*DOCUMENT EXCERPT:*
┌──

We failed to detect significant differences in CVR (i.e. CA response) between M and combined M+MOH. Conversely, there did emerge a significant difference in CPVR between these groups, which seems to indicate that the quotient of cerebrovascular to peripheral autoregulatory response during phase IIb of the VM is the more sensitive parameter of autonomic dysregulation. The M+MOH group patients had a higher mean age than the other study subgroups, and this difference, in particular, might explain our findings. Patients with MOH regularly present a long disease duration and it is possible that chronic sympathetic hyper-responsiveness might decrease over time. There are sparse data on CBFV and none on cerebrovascular reactivity evaluated with TCD in MOH patients. Savrun et al. ( 31 ) reported elevated CBFVs in the middle cerebral and basilar arteries in MOH induced by ergotamine abuse, but not in MOH caused by analgesic overuse. By contrast, Diener et al. ( 32 ) did not observe CBFV changes induced by ergotamine or sumatriptan treatment. Atasoy et al. ( 33 ) reported changes in sympathetic skin response latencies in migraine and MOH patients, which were significantly longer than those recorded in controls, but also mainly affected by comorbid psychiatric diseases, which often occur in MOH. Further studies should pay particular attention to these problematic points.

└──

*ACTIONS TO TAKE:*
a) In the passage on medication-overuse headache, for which form of MOH did Savrun et al. report elevated CBFVs?
b) Carry on the passage on medication-overuse headache, picking up after its final sentence.
The material placed after the passage on medication-overuse headache is separate from it.

*SUPPLIED RECORDS:*

┌──

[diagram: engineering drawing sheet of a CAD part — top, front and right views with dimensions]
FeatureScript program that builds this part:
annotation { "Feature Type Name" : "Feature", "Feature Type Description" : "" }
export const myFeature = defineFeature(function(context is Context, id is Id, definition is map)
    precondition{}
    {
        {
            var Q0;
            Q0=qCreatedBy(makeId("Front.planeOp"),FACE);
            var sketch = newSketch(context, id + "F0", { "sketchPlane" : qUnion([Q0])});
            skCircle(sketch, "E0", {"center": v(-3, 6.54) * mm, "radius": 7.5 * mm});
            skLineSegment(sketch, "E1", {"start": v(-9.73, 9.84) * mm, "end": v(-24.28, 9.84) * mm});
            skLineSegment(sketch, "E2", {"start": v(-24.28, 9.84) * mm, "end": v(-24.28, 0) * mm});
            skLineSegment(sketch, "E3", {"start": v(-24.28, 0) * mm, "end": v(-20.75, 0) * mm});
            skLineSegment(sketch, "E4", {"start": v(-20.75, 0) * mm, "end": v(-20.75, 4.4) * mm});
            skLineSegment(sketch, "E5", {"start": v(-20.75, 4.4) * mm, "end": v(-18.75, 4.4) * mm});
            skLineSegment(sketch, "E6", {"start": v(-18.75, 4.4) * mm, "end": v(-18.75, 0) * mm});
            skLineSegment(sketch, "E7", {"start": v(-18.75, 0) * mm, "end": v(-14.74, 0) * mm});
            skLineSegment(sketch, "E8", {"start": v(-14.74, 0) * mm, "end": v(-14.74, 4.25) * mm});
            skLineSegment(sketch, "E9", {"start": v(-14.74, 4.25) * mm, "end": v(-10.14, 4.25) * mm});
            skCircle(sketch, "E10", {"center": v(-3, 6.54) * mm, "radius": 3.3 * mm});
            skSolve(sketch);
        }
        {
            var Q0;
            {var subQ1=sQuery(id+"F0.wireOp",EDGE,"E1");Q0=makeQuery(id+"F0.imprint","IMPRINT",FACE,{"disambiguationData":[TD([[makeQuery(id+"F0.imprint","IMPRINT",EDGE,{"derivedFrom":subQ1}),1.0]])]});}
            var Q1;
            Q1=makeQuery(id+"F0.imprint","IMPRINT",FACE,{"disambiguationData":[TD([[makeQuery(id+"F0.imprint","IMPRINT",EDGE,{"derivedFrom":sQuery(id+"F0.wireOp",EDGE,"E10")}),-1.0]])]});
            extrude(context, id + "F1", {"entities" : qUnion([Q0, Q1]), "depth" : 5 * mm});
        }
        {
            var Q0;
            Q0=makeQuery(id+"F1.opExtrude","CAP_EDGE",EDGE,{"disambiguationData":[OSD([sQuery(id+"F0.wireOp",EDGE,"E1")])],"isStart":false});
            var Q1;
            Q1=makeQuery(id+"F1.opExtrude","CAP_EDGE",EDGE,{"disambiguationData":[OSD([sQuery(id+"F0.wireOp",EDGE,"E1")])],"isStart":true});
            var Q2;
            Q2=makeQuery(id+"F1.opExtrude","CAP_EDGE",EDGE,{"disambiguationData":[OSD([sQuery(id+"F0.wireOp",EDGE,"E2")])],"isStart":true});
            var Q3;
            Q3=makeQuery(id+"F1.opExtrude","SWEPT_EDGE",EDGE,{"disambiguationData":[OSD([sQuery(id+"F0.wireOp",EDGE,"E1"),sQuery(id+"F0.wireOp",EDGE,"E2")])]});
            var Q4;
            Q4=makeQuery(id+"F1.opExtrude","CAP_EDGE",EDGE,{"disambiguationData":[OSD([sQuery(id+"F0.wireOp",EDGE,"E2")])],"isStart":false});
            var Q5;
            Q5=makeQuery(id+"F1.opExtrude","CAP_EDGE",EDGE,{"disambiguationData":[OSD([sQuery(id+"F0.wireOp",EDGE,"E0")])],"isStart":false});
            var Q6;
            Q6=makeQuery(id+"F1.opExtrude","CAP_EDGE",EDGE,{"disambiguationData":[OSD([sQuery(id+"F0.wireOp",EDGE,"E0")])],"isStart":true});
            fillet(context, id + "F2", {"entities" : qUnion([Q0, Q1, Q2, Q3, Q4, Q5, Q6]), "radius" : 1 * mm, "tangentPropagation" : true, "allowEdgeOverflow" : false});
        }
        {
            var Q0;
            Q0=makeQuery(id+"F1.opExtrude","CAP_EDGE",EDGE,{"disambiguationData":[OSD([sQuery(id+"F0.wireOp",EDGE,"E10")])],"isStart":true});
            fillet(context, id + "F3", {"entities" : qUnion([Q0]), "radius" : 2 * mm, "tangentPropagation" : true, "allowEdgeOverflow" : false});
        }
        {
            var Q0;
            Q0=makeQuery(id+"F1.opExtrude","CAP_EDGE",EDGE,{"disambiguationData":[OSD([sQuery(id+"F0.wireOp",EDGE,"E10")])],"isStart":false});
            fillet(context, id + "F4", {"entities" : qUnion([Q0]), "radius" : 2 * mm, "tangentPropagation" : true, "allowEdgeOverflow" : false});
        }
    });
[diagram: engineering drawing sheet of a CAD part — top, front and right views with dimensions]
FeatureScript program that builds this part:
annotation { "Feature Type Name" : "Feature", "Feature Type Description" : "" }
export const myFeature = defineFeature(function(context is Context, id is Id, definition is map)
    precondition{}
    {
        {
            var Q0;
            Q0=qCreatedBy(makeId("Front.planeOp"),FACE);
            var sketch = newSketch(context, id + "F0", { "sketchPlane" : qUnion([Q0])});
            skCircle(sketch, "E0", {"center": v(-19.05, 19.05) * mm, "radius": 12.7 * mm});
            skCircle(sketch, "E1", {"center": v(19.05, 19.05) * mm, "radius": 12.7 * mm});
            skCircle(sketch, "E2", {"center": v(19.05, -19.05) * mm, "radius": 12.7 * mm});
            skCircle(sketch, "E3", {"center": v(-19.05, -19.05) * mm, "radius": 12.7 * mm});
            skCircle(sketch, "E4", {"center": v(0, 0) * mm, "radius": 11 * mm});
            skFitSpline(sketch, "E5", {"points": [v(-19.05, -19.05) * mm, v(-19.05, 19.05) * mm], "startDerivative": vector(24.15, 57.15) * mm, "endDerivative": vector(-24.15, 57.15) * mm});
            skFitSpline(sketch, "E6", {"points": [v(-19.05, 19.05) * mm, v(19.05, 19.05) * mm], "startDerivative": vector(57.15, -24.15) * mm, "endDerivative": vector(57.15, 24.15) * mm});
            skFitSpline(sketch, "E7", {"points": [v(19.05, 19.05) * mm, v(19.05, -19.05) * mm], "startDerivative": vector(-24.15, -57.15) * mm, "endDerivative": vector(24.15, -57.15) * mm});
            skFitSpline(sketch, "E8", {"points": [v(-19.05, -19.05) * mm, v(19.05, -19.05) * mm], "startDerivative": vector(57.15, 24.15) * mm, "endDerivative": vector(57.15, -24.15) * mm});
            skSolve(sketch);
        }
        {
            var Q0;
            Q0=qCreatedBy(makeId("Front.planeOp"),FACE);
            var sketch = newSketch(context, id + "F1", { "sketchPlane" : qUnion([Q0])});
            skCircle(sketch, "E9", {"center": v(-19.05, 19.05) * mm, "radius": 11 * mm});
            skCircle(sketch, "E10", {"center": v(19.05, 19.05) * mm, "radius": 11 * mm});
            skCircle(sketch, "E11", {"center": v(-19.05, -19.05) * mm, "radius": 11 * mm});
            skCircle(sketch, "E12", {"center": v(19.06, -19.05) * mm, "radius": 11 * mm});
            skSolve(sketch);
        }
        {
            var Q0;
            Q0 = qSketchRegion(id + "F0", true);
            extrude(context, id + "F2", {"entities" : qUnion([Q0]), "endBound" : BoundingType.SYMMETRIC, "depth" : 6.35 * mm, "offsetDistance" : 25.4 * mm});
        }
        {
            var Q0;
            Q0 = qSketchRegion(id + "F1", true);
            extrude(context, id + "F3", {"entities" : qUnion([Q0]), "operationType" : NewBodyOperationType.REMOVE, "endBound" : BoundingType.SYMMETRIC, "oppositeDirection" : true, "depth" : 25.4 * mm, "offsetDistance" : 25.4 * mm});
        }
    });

└──

*PER-TASK OUTPUTS:*
a) For MOH induced by ergotamine abuse, but not for MOH caused by analgesic overuse.

b)
Our study has some limitations. In particular, the time from the last attack, or to the next one, might be crucial, as shown in other studies concerning headache disorders ( 34 ) . In our study, recordings were made in the headache-free interval and a minimum of 24 hours had to have elapsed since the last migraine attack. Therefore we can confirm that the interval since the last attack was always more than one day. However, there was no standardization of timing of measurements during the interictal period and this circumstance might have influenced our results. In accordance with the study protocol TCD recordings during a migraine attack were excluded, as was any intake of medication.

In conclusion, the results of our study support the hypothesis of a sympathetically-mediated hyper-responsiveness in M during the headache-free interval. Several investigators using different stimuli have demonstrated, through TCD ultrasound, an elevated interictal CA response in M. Our findings are in accordance with these observations. The CPVR seems to be a suitable index for testing dynamic autoregulatory response in migrainous headaches and for distinguishing between migraineurs with and without additional headaches such as TTH and MOH. Further work is needed to clarify the autonomic and hemodynamic alterations in MOH and other headaches.